Grace and Salt on Twitter (And some Light, Too, I Hope)


(Pictured above are Rex, Nessie, Sonny and Sis from the Disciplesaurs Puppet Play Series)

Let your speech always be with grace, as though seasoned with salt, so that you will know how you should respond to each person (Colossians 4:6).

Someone shared a link on Facebook the other day, in an authors’ group to which I belong, and said it scared her. The blog post was about reasons why the writer might “block” someone on Twitter. I am so new on Twitter I don’t even know how to block someone, but when I went to read the post it didn’t tell me how to block anybody.

It did, however, berate anyone who promotes something that might be good and valuable, such as when I post a link to one of our books or those of another author. It also demanded that we not talk about anything that might be important or relevant, like politics or religion. In other words, don’t bother me with anything that might matter. I want my social media fluffy and self-centered.

So, I guess I won’t trip over my tongue running to Twitter to follow that blogger. I want my Twitter experience to be something beyond entertainment. I did take away some good advice from that post, however. I tend to post and retweet and copy tweets from files of people whom I want to support but leave it at that. The writer suggested I be conversational.
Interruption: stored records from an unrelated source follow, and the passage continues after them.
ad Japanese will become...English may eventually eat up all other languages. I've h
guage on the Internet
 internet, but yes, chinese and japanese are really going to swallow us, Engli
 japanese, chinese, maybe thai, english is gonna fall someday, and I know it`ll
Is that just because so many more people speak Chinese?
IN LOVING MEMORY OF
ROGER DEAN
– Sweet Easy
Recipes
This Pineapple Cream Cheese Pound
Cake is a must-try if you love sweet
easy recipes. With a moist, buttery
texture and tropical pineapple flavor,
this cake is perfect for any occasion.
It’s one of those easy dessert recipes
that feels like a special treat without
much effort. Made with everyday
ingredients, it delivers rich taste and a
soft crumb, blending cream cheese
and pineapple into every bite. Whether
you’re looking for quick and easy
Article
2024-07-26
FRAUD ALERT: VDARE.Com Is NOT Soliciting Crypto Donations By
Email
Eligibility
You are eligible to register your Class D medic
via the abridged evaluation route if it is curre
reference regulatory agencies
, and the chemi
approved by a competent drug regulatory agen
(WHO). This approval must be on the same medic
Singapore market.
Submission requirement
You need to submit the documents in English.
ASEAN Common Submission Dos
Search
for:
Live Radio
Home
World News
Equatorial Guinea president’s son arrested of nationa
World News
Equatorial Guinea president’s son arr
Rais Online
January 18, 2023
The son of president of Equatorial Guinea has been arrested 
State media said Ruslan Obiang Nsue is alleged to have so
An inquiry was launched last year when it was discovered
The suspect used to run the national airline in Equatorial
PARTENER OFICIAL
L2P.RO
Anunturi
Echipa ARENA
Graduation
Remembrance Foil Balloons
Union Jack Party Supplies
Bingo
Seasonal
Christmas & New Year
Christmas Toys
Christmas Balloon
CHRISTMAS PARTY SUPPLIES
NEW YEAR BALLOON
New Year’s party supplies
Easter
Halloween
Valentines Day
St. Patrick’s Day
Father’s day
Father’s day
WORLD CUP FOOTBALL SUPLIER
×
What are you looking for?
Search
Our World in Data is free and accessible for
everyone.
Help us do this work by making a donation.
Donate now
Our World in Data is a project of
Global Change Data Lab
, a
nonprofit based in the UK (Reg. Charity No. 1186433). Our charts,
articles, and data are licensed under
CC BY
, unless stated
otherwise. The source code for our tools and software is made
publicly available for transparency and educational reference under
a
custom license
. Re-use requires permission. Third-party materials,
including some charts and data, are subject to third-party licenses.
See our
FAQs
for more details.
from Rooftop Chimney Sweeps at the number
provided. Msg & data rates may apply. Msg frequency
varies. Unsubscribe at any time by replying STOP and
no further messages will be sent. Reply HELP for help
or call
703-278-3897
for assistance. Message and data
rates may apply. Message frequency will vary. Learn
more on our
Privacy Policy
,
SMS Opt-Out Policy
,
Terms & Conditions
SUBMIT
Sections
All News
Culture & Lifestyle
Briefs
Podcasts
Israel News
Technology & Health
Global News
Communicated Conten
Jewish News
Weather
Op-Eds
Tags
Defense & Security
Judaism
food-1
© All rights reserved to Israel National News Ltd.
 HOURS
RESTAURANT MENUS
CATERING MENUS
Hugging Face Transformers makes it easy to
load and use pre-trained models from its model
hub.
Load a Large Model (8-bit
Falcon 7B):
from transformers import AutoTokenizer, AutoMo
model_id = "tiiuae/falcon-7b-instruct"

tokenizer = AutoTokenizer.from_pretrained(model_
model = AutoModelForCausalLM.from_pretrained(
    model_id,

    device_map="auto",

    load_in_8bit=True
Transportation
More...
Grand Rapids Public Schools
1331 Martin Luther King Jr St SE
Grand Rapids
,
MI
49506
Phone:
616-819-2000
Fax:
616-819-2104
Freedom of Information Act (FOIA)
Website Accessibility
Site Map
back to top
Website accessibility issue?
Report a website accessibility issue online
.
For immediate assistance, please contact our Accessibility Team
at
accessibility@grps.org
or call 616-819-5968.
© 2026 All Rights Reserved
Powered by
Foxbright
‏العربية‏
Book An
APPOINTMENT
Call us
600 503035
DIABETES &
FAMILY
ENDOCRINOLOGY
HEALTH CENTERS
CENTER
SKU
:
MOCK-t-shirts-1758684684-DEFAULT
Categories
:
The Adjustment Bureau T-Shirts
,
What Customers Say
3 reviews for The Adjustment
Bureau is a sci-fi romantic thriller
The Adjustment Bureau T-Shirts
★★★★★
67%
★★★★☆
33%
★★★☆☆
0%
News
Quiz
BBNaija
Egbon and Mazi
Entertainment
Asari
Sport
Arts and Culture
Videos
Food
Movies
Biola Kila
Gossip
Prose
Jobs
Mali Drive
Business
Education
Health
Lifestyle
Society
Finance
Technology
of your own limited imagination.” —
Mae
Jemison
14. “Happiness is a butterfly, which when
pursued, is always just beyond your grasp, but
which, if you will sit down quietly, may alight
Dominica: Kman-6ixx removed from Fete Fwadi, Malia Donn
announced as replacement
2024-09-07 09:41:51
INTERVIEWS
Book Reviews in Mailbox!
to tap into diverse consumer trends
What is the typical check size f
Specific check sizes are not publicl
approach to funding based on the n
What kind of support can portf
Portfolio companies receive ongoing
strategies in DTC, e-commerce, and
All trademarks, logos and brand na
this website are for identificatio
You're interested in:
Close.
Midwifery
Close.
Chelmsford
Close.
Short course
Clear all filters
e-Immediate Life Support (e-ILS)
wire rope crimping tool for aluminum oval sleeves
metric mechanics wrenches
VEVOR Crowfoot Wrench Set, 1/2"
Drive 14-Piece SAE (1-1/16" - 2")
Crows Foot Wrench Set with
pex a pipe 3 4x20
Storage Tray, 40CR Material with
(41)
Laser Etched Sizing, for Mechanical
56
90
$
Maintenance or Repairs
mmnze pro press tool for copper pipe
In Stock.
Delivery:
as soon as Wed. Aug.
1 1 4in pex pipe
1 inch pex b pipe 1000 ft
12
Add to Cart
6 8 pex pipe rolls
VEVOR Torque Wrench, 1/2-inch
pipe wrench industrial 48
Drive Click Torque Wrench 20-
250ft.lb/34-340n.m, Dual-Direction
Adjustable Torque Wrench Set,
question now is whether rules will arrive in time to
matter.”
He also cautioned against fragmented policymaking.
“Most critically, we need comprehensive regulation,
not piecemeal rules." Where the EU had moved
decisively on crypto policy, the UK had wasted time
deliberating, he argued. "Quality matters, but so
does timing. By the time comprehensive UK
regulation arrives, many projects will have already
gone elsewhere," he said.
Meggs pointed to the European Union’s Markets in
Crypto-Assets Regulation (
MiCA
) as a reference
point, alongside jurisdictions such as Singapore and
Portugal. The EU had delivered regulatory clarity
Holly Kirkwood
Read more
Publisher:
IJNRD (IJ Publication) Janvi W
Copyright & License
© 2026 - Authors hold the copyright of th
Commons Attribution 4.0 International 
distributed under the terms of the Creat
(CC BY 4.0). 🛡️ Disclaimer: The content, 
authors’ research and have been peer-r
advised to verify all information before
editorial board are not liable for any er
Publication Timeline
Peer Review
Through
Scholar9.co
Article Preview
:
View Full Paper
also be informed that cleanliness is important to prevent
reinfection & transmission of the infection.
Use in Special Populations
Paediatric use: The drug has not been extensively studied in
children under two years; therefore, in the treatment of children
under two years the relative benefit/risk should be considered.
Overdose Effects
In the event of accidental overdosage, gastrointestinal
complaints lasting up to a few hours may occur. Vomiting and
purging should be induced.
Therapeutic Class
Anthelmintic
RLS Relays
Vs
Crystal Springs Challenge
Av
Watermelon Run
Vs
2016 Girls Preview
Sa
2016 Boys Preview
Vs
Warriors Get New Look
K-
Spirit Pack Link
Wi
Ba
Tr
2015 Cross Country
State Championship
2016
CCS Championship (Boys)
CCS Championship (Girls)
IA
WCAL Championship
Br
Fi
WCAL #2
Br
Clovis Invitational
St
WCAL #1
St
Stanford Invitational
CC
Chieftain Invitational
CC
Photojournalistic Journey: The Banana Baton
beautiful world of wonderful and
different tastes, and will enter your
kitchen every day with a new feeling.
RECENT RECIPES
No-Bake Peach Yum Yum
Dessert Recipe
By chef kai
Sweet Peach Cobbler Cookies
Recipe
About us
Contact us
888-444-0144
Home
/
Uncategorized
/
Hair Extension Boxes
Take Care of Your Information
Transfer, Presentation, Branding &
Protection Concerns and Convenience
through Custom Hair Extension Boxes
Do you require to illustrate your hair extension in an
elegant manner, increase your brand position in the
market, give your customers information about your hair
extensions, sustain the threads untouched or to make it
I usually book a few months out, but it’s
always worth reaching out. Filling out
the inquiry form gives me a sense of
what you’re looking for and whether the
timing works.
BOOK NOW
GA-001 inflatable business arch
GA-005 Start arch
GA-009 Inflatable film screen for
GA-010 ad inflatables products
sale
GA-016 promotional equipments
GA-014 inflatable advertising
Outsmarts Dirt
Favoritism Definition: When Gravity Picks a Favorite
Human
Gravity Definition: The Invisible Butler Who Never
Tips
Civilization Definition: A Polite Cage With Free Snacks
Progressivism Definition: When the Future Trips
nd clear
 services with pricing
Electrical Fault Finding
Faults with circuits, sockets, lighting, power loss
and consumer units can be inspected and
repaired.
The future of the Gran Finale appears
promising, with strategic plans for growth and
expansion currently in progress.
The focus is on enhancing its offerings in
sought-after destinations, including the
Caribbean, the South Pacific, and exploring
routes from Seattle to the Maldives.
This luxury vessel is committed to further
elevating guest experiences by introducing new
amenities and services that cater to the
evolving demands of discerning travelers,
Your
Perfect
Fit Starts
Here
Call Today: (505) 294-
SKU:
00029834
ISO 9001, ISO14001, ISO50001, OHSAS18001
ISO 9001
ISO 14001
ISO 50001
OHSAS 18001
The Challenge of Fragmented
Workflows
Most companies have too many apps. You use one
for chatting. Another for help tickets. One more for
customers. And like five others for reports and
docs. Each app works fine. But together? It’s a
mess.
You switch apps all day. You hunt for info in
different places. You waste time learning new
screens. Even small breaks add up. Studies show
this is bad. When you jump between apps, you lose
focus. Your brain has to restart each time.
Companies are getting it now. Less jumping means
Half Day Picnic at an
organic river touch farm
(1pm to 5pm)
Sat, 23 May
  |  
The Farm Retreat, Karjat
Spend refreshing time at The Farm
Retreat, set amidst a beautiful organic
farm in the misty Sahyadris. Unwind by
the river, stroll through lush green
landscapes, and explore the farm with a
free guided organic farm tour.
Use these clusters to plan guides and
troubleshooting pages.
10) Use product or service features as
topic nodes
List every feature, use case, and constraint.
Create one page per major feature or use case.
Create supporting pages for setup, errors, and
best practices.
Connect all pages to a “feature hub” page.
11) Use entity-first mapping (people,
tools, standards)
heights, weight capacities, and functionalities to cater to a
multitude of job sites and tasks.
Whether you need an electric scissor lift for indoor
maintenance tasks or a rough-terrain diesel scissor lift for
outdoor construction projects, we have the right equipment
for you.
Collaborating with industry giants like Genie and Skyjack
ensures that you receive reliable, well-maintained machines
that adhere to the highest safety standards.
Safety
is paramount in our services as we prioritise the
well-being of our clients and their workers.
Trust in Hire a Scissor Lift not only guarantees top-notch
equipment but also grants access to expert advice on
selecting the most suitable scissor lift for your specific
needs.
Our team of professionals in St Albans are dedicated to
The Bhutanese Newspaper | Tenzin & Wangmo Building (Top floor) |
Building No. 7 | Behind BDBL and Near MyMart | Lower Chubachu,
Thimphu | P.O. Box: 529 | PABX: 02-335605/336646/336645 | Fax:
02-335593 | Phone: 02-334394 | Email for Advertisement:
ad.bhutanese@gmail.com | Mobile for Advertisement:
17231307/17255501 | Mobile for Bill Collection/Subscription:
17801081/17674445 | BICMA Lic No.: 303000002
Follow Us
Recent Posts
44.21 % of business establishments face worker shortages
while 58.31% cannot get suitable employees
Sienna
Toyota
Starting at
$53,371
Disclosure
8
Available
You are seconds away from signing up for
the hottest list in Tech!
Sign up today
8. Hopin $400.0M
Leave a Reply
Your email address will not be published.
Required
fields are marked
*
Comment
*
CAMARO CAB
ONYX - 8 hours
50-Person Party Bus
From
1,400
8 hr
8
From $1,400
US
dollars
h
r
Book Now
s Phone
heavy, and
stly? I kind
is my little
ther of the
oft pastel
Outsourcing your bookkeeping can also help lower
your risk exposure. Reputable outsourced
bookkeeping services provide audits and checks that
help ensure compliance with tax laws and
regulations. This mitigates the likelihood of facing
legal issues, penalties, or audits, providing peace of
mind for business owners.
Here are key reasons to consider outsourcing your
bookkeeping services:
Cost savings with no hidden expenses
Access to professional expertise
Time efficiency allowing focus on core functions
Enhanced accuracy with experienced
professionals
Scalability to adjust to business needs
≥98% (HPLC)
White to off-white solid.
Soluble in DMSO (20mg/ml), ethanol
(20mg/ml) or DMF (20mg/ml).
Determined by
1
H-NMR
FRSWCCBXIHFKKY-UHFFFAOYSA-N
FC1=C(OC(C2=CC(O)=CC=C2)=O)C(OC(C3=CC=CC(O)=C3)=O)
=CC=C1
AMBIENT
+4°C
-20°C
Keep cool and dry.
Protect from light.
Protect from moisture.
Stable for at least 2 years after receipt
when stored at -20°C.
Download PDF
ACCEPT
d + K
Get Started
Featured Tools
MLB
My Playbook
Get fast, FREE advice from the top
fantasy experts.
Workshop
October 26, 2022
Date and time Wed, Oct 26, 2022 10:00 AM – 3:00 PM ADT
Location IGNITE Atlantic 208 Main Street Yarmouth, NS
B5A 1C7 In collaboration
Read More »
Uh-oh. My Twitterland experience must broaden. First I had to make my own Tweets. Now I have to make conversations. And I have to do it in 140 characters or less. Oh, wait, I’m kind of already doing that, I think. When someone retweets my tweets, or tells people they should follow me, or even becomes a follower, I make it a point to say thank you. That’s a tiny conversation.

(Pictured above is a scene from “It Ain’t Gonna Rain,” one of the Different View Bible stories Puppet Plays.)

I sometimes even show that I’m paying attention to who they are and what their profile says. One new follower has a focus on educational materials for younger children. I responded that I had written puppet plays about a dinosaur family and about animals telling Bible stories from their points of view. Another claimed to be an Ogre but said, instead of eating people, he ate vegetables. I thanked him for eating vegetables.

The politics and religion and sharing good authors will stay. If you’re offended, unfollow, bock, whatever. Because when it comes to Twitter, and everything else I do, I don’t just do it to socialize. It may be social media to you, but to me it’s another way to “Let your light shine before men in such a way that they may see your good works, and glorify your Father who is in heaven” (Matthew 5:16).